Work item = Copy out the article about the ruined Johnson & Johnson vaccine doses word for word.

Extract =
A mixup in a Baltimore factory ruined roughly 15 million Johnson & Johnson doses, the New York Times reported.
Johnson & Johnson vaccines that were already shipped or used were not impacted, The Times reports.
A mishap at Emergent Biosolutions, a manufacturing plant in Baltimore that produces two separate coronavirus vaccines - Johnson & Johnson and AstraZeneca - has spoiled close to 15 million doses of Johnson & Johnson's vaccine and has delayed production and shipment schedules for weeks, according to The New York Times.
According to the report, the mixup was due to human error, when workers mixed up the ingredients of the vaccines. The report added that the Food and Drug Administration is investigating the incident, and the mixup means that Johnson & Johnson has halted future shipments of its vaccine.

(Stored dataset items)

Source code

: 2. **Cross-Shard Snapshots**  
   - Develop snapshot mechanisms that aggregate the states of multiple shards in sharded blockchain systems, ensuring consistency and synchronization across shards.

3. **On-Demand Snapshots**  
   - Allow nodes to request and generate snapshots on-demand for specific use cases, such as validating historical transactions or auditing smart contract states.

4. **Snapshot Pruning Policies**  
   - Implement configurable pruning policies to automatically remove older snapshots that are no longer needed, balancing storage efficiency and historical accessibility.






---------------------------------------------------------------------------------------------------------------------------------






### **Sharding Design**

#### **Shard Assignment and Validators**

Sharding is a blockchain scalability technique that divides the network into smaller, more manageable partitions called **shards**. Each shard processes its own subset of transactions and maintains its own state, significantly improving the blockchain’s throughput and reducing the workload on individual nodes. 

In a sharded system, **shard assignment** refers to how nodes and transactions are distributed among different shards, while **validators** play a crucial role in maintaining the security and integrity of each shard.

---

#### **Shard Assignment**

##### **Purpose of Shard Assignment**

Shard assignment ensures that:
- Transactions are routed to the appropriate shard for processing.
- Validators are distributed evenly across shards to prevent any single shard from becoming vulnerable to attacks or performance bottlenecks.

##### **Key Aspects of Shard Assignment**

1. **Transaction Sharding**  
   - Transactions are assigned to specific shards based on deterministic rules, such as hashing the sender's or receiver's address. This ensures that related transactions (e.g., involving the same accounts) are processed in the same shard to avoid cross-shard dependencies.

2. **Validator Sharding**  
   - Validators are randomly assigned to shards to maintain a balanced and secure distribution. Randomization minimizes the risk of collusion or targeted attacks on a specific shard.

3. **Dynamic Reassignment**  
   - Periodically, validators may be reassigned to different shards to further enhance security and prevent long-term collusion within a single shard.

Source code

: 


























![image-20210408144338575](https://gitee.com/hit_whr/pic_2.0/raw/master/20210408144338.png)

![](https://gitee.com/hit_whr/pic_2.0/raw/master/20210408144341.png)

Task answer =
A mixup in a Baltimore factory ruined roughly 15 million Johnson & Johnson doses, the New York Times reported.
Johnson & Johnson vaccines that were already shipped or used were not impacted, The Times reports.
A mishap at Emergent Biosolutions, a manufacturing plant in Baltimore that produces two separate coronavirus vaccines - Johnson & Johnson and AstraZeneca - has spoiled close to 15 million doses of Johnson & Johnson's vaccine and has delayed production and shipment schedules for weeks, according to The New York Times.
According to the report, the mixup was due to human error, when workers mixed up the ingredients of the vaccines. The report added that the Food and Drug Administration is investigating the incident, and the mixup means that Johnson & Johnson has halted future shipments of its vaccine.